Amsterdam Trade Bank (ATB) has filed for bankruptcy after the lender and its parent company, Russia’s Alfa Bank, were hit with sanctions in response to Russia’s invasion of Ukraine.

Established in 1994 to finance trade between European countries and former Soviet states, ATB provided shipping, commodities and trade finance.

The bank says in a statement that it filed for bankruptcy on April 22 and the Amsterdam District Court appointed two bankruptcy trustees after UK and US sanctions “caused operational difficulties”.

“The majority of ATB’s counterparties, including correspond[ent] banks and infrastructure providers, find it difficult to continue supporting ATB,” the statement says.

In response to questions from GTR, court-appointed trustees Toni van Hees and Job van Hooff say that “UK and US suppliers threatened to terminate their services or already suspended their services. Also, correspondent banks bounced payments made by or to ATB.”

The lender had outstanding loans of €570mn at the time of the bankruptcy, according to the trustees. It had €1.2bn in assets as of 2020.

On April 7, ATB was one of six Alfa Bank subsidiaries explicitly sanctioned by the US Treasury “for being owned or controlled by, or for having acted or purported to act for or on behalf of” Alfa Bank.

The EU has not sanctioned ATB or Alfa Bank, but the sanctions from the US and UK can still severely restrict a bank’s ability to operate due to the importance of both countries, but particularly the US, as correspondent banking hubs.

At the end of 2020, Alfa Bank owned 75.4% of ATB, with a further 6.5% stake held by Alfa Bank’s parent company, ABH Holdings, according to the bank’s 2020 annual report, the most recent available. Alfa Bank, Russia’s largest commercial bank, was sanctioned by the US on February 24, the day after Russia launched its attack on Ukraine.

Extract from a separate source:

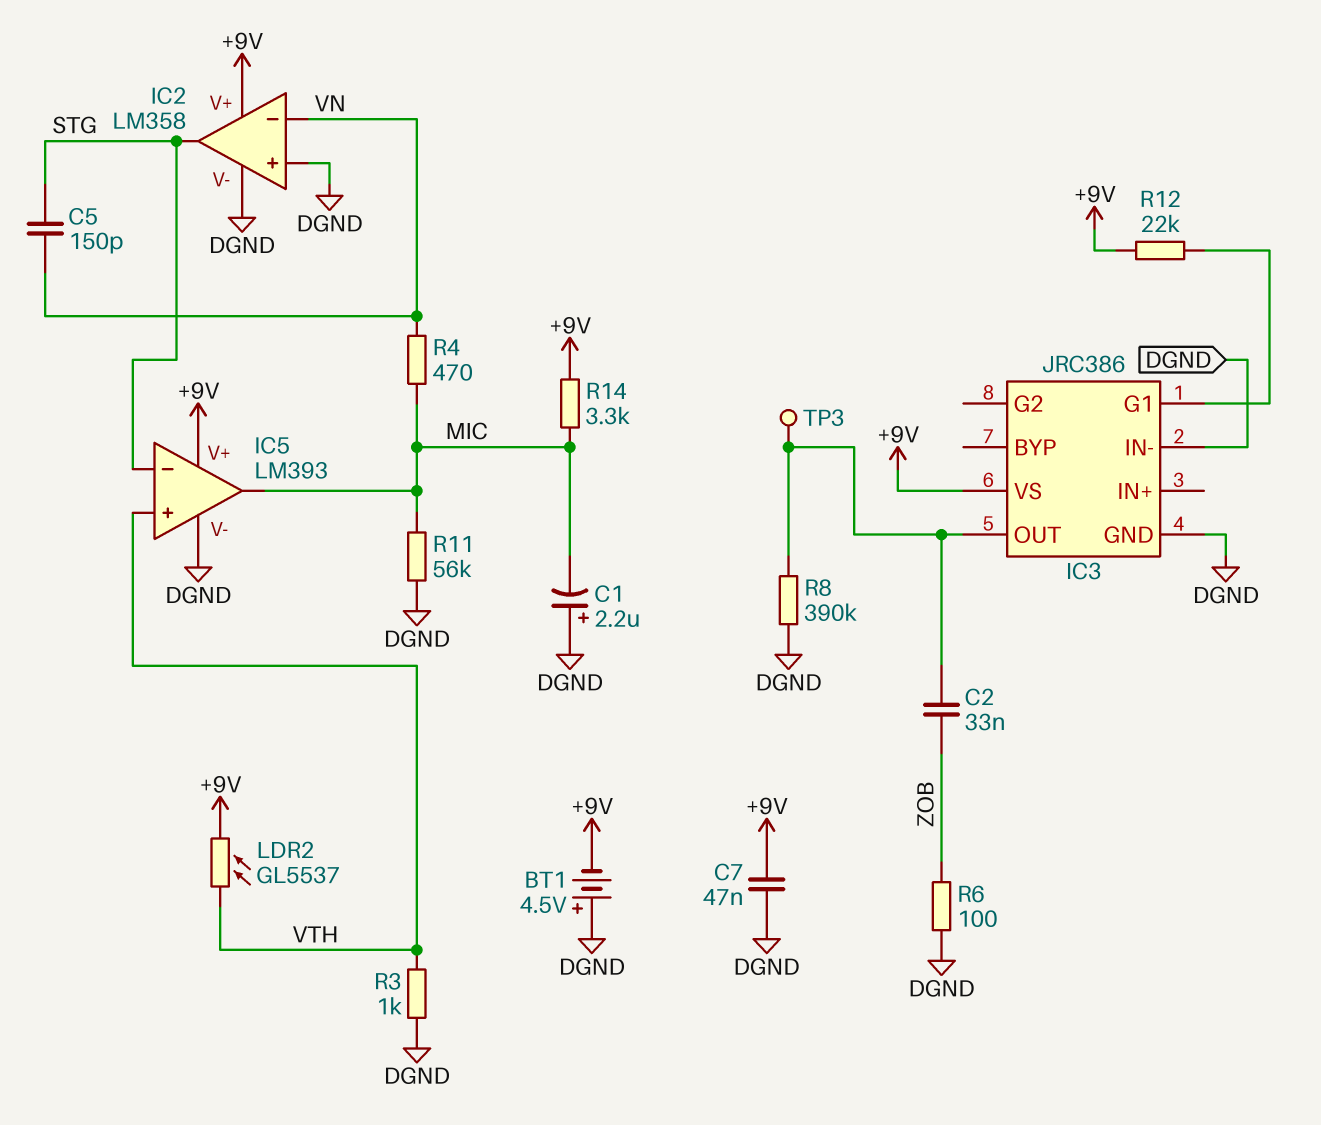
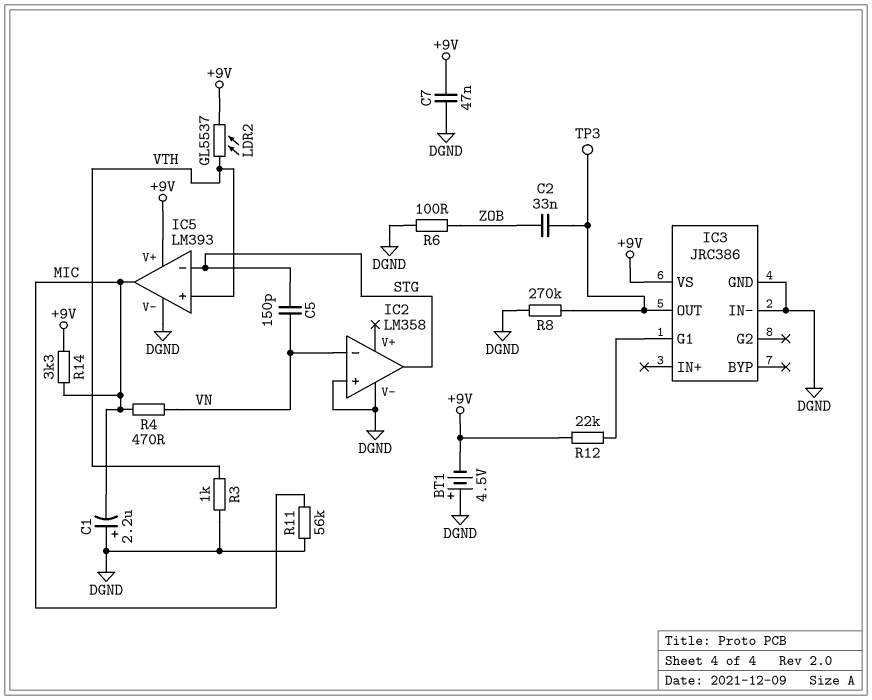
IC2 pin V+: +9V -> none
R8: 390k (DGND, IC3/OUT) -> 270k (DGND, IC3/OUT)

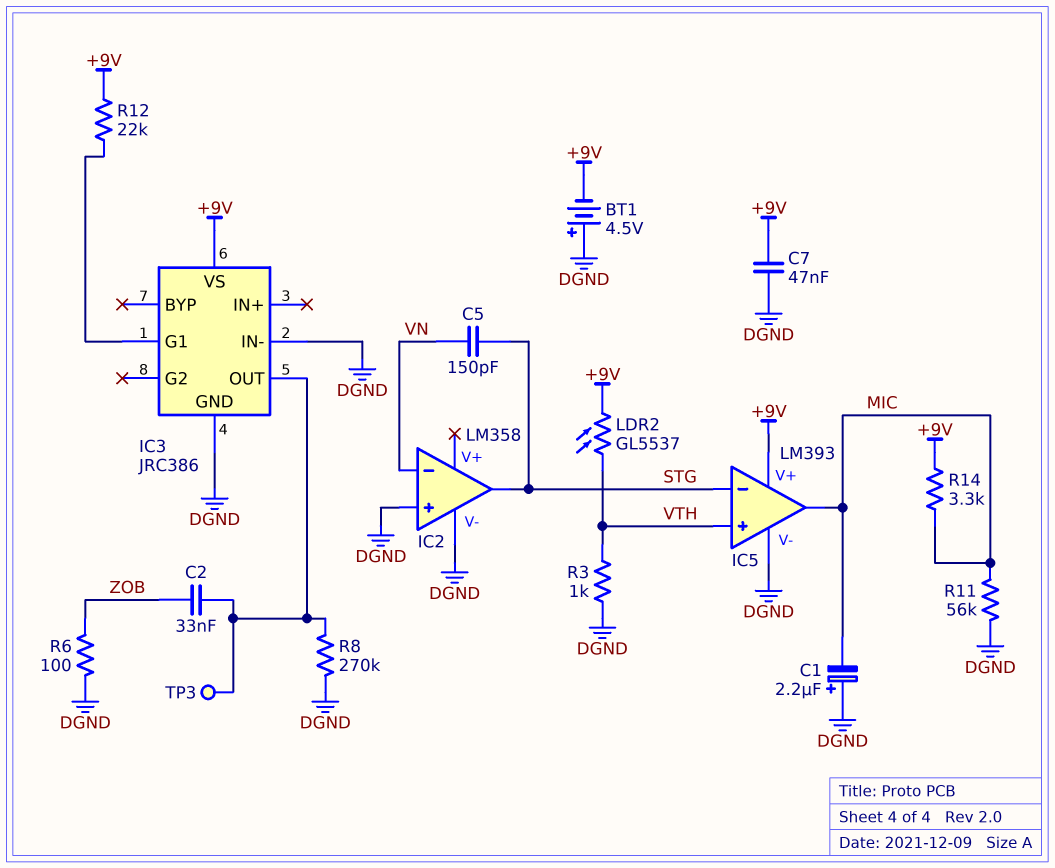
R4: 470 (MIC, VN) -> none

ATB was in the midst of a transition away from commodities and shipping finance. In 2020 it hired as chief executive Oren Bass, founder of US online lender Pave, and in October last year launched FIBR, with the aim of developing a digital-only lender to small and medium enterprises across the EU and UK.

“Over time, our exposures to trade, commodity and shipping finance will be reduced as we focus more on financing European SMEs,” the annual report says. It was not clear if the bank was accepting new commodities, shipping or trade business in the period leading up to the bankruptcy.

At the end of 2020, around 40% of its loans were to the shipping sector and 17.7% to trading companies. The remainder of the debt was to sectors including energy, finance and agriculture.

The bank had more than 23,000 private account holders, most of whom reside in the Netherlands but with another 6,000 in Germany, according to a statement on April 22 from De Nederlandsche Bank, the Dutch central bank.

The central bank says it has activated the deposit guarantee scheme, which insures personal accounts up to €100,000 and up to €25,000 for customers receiving investment services from the bank.

The total amount guaranteed by the deposit guarantee scheme at ATB is approximately €700mn, the central bank says.

In 2017 the Fiscal Information and Investigation Service, the Dutch anti-financial crime agency, launched an investigation into ATB over suspected money laundering.

The bank’s 2020 annual report says the investigation was still ongoing and the bank had received “limited additional information about possible charges regarding culpable money laundering and bribery” but no indictment had been issued.

“The scope of the investigation includes suspicions of non-compliance such as to client due diligence, timely reporting of unusual transactions, sanction[s] monitoring, bribery, forgery of documents and culpable money laundering,” the bank says in the report, adding it had since satisfied itself that its compliance processes were robust.